Text passage:
* START *

Yelling at the top of their lungs, the women, mostly Salafi Muslims, demanded that police let in their lawyers. Desperate to make sure that one of the women's sons, a 19-year-old named Abdurakhman Magomedov, detained a few hours earlier, was not hidden in a trunk of a police car, the women blocked the driveway. They yelled that they would blow themselves up if the authorities didn't answer their demands. After a few phone calls and text messages went out, hundreds of the women's infuriated male relatives and friends drove up to the police checkpoint. With iPads and cell phones held aloft, they began taking photos of the men in uniform.

The Dagestan insurgency began with the spillover of militant activity following Russia's harsh crackdown on neighboring Chechnya in the late 1990s. Although the region is traditionally Sufi, militant Salafi imams have been making inroads in the North Caucasus since the collapse of the Soviet Union. In recent years, the region has been the scene of a vicious cycle of violence and repression: police and special forces have arrested thousands of young Salafists throughout the North Caucasus republics, which in turn has driven more young men -- and increasingly women -- to various jihadi groups that aim to establish an Islamic state encompassing the entire North Caucasus. With thousands of active fighters, the insurgency in Dagestan is now reportedly the largest in the Caucasus.

* END *

Given problem A:
Answer these questions about the text on the Dagestan insurgency, marking each answer as its question is marked.
(i) How old was Abdurakhman Magomedov?
(ii) What did the women threaten to do if the authorities did not answer their demands?
(iii) How is the insurgency in Dagestan now reportedly ranked within the Caucasus?

Data extract:
* START *

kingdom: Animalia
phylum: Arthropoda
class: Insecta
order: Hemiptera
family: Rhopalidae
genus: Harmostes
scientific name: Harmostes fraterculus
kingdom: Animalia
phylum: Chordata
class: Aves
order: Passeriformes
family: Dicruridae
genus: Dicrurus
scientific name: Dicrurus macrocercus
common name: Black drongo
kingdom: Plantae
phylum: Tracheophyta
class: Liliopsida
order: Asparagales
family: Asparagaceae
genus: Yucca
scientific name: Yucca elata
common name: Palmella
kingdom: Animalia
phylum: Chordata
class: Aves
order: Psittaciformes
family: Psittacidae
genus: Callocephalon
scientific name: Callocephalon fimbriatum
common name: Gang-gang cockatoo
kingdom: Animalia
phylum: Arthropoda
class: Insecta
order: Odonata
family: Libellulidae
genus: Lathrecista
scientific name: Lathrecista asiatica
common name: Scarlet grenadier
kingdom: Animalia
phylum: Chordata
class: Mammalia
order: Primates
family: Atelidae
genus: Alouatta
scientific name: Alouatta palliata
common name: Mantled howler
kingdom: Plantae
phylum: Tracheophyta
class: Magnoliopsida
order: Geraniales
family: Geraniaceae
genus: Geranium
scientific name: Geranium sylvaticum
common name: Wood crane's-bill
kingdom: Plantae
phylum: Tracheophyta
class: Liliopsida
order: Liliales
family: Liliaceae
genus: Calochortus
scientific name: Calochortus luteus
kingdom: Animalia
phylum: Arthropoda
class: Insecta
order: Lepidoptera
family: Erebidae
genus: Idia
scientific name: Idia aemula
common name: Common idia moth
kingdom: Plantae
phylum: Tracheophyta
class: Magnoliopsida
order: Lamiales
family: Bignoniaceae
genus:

* END *

Given problem B:
Rewrite the listing with "common name" replaced by "vernacular name" and nothing else changed. Begin at the first line of the listing, stop after the line that has "family: Geraniaceae", and give only those lines.

Task response A:
(i) 19 years old.
(ii) Blow themselves up.
(iii) It is reportedly the largest in the Caucasus.

Task response B:
kingdom: Animalia
phylum: Arthropoda
class: Insecta
order: Hemiptera
family: Rhopalidae
genus: Harmostes
scientific name: Harmostes fraterculus
kingdom: Animalia
phylum: Chordata
class: Aves
order: Passeriformes
family: Dicruridae
genus: Dicrurus
scientific name: Dicrurus macrocercus
vernacular name: Black drongo
kingdom: Plantae
phylum: Tracheophyta
class: Liliopsida
order: Asparagales
family: Asparagaceae
genus: Yucca
scientific name: Yucca elata
vernacular name: Palmella
kingdom: Animalia
phylum: Chordata
class: Aves
order: Psittaciformes
family: Psittacidae
genus: Callocephalon
scientific name: Callocephalon fimbriatum
vernacular name: Gang-gang cockatoo
kingdom: Animalia
phylum: Arthropoda
class: Insecta
order: Odonata
family: Libellulidae
genus: Lathrecista
scientific name: Lathrecista asiatica
vernacular name: Scarlet grenadier
kingdom: Animalia
phylum: Chordata
class: Mammalia
order: Primates
family: Atelidae
genus: Alouatta
scientific name: Alouatta palliata
vernacular name: Mantled howler
kingdom: Plantae
phylum: Tracheophyta
class: Magnoliopsida
order: Geraniales
family: Geraniaceae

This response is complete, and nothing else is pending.